The e-petrol powered car also emitted up to two times more ammonia, which can combine with other compounds in the air to form particles (PM2.5) for which there is no safe level of pollution.
The health risks of PM2.5 include asthma, heart disease and cancer.
Julia Poliscanova, senior director for vehicles and e-mobility at T&E, said e-fuels have ‘lost the race to clean up cars’.
‘No amount of spin can overcome the science of burning hydrocarbons,’ she adds.
‘As long as fuel is combusted in engines, toxic air will persist in our cities. Lawmakers who leave loopholes for e-fuels in emissions targets are condemning the public to decades more of avoidable air pollution.’
Construction of Porsche and Siemens Energy’s new e-fuel plant in Chile is underway, the German car maker confirmed in September 2021
As well as offering little in terms of eco benefits, the report concluded that e-fuels will very much be limited only for the wealthy.
The green transport think tank claims industry proposals to allow loopholes for e-fuels in EU car CO2 targets will drive up costs for drivers.
Running a car on e-fuels over five years will cost a driver approximately £8,500 more than running a battery electric car, the report estimates.
Battery electric cars offer drivers the cleanest, most efficient and affordable way to decarbonise, while synthetic fuels are best suited to planes where electrification is not an option
Julia Poliscanova, Senior Director at Transport & Environment
High e-fuel costs will also make running second-hand cars on e-petrol around £8,500 more expensive over the same timeframe.

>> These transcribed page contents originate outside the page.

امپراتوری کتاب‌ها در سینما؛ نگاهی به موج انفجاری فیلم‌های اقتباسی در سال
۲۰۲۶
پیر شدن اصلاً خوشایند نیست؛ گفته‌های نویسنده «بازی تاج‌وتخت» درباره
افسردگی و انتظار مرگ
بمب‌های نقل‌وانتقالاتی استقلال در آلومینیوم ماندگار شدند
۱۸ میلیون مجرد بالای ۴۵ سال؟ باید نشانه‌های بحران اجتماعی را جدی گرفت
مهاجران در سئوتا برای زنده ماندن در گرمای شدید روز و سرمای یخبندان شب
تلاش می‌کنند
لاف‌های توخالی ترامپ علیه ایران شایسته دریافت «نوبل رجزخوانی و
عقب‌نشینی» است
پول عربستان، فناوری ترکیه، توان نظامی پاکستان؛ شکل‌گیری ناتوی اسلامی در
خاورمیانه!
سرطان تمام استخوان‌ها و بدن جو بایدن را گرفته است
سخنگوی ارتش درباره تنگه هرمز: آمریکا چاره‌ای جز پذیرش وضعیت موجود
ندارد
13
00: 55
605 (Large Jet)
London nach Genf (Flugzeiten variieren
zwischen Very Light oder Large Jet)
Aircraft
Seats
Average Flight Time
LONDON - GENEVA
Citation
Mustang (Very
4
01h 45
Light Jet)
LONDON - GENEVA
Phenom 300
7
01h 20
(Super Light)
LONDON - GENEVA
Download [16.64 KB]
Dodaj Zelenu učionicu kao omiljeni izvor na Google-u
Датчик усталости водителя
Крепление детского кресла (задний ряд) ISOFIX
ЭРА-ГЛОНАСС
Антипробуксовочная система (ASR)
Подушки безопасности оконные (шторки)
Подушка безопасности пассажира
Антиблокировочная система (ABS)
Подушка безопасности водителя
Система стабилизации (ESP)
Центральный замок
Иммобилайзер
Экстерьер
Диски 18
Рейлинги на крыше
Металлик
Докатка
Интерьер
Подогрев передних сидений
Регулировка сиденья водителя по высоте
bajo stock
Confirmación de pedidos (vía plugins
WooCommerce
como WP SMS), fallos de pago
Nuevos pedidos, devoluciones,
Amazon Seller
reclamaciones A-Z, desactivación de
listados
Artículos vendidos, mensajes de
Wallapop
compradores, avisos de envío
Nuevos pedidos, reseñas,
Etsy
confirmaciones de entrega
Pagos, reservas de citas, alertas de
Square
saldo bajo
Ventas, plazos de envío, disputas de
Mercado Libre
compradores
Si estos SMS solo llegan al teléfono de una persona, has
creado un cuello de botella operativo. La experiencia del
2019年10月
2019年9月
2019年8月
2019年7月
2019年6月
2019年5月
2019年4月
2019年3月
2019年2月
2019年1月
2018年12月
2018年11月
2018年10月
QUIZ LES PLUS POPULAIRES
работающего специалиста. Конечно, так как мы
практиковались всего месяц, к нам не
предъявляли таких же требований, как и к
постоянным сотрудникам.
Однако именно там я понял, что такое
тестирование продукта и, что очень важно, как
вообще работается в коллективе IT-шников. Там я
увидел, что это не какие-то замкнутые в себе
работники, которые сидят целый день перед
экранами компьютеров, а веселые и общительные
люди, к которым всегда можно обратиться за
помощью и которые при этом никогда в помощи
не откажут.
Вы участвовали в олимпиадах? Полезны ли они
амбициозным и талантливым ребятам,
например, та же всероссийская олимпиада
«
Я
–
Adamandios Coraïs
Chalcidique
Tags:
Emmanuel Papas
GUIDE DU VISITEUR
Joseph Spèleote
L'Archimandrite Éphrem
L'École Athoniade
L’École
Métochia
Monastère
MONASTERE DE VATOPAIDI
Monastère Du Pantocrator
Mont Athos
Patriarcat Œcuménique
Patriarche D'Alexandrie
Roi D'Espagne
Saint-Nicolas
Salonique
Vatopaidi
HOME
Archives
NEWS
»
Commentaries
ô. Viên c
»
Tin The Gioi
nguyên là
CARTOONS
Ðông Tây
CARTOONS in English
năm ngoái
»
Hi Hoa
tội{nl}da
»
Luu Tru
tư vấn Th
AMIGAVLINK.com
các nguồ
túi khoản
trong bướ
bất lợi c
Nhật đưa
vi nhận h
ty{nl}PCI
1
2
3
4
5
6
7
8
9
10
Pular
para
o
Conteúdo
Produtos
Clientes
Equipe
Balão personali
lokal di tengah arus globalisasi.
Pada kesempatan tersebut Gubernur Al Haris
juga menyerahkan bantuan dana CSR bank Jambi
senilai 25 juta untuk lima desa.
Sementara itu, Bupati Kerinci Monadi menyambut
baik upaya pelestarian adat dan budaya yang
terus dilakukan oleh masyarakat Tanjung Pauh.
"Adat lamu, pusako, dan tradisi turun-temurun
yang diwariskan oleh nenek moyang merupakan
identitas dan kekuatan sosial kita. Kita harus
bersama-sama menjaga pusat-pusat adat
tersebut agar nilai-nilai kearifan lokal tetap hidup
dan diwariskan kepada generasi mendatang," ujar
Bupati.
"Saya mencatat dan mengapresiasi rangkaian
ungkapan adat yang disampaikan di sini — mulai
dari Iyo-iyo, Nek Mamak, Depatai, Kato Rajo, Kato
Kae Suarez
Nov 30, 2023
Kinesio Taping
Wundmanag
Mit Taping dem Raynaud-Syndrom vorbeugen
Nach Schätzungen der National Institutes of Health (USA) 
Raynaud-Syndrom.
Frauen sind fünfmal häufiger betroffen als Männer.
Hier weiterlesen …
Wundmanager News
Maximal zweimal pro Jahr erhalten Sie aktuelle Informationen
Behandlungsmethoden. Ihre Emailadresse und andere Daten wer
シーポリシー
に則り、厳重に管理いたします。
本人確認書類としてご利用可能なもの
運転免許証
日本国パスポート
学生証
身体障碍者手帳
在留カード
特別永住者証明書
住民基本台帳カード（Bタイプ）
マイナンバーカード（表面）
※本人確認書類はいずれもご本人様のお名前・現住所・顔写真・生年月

‘This makes them ill-suited to decarbonise the existing fleet, something the oil and car parts industry advocate for,’ says the report.
It adds that the cost of production is also far higher than electrifying vehicles.
Supplying just 10 per cent of new cars with e-fuels instead of electrifying them will require 23 per cent more renewable electricity generation in Europe, the report states.
Yet Transport & Environment didn’t rubbish the concept of e-fuels entirely, saying they should be prioritised for planes, most of which cannot use batteries to decarbonise and which today burn fossil fuels that may be even worse for air pollution.
Mazda confirmed in 2021 that it had joined the eFuel Alliance – a group of organisations that want to establish CO2-neutral synthetic fuels to reducing transport emissions
Poliscanova added: ‘Battery electric cars offer drivers the cleanest, most efficient and affordable way to decarbonise, while synthetic fuels are best suited to planes where electrification is not an option.
‘The credibility of Europe’s clean car policy is on the line and any diversion into e-fuels is a new lease of life for old polluting engines.’
Concawe, a research organisation that represents the oil industry, stressed that e-fuels remain compatible with the latest EU vehicle emission standards (Euro 6) despite the findings, but acknowledged that electric vehicles are the best way forward to decarbonise cars and vans.
‘E-fuels produced from renewable electricity can compete with battery electric vehicles on their life-cycle CO2 emissions. However, the are far less efficient from an energy point of view,’ it said in its rebuttal to the NGO’s study.
‘For this reason, we agree that electrifying journeys, either through battery electric vehicles or plug-in hybrid vehicles, remains the main short-term solution for reducing the carbon footprint of new passenger cars.’
It added: ‘Still, internal combustion engine vehicles represent and will represent for the coming decade the vast majority of vehicles on the roads, and renewable low-carbon liquid fuels are an opportunity to reduce CO2 emissions of road transport, in addition to the electrification of the fleet.
‘These conclusions are even more important for heavy-duty vehicles where there are significant challenges for full electrification.’